Apparently the writer of the article thought delegating was too ordinary a word; she preferred foisting. But she neglected to look it up and, as a result, made two mistakes:

She used the word incorrectly, by adding off. Many people who don’t use dictionaries add off to foist because they confuse foist with fob off.

And she applied the word incorrectly. If she had known that foisting is delegating deceitfully or coercively, she would have realized that, in any company, the CEO is the one person who never has to resort to foisting. Every single person in the company is subordinate to him! Whenever he wants to delegate a responsibility, all he has to do is say so.

The Takeaway: Before you use a word or phrase that you are not sure of, look it up in a dictionary. This advice is especially important when you think you are about to be very clever; the more you think that, the more likely you are to embarrass yourself.

See disclaimer.

Monday, March 12, 2012

Placement of modifiers (17)

Careless placement of modifiers is a frequent cause of unclear or embarrassing writing. Here’s an example of the careless placement of a modifier:

“He was later charged with indecent assault on a child under 14 and posing a child in a state of nudity in West Roxbury Court.”

The reader abruptly stops there. He can’t believe that the writer wanted the phrase “in West Roxbury Court” to modify “posing” or “assault.” The reader assumes that the writer wanted the phrase to modify “charged,” even though he has placed the phrase closer to “posing” and “assault” than to “charged.”

What this exercise asks:
[A] In the writing-advice text, list every distinct word or phrase set in quotation marks in the paragraph that begins "The reader abruptly stops there."
[B] From the writing-advice text, return the stretch that opens with the words containing "Apparently the writer" and closes with "do is say so.".

[Collected data entries]
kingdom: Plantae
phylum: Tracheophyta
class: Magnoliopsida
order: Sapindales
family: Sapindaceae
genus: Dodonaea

Answers by task:
[A]
in West Roxbury Court
posing
assault
charged

[B]
Apparently the writer of the article thought delegating was too ordinary a word; she preferred foisting. But she neglected to look it up and, as a result, made two mistakes:

She used the word incorrectly, by adding off. Many people who don’t use dictionaries add off to foist because they confuse foist with fob off.

And she applied the word incorrectly. If she had known that foisting is delegating deceitfully or coercively, she would have realized that, in any company, the CEO is the one person who never has to resort to foisting. Every single person in the company is subordinate to him! Whenever he wants to delegate a responsibility, all he has to do is say so.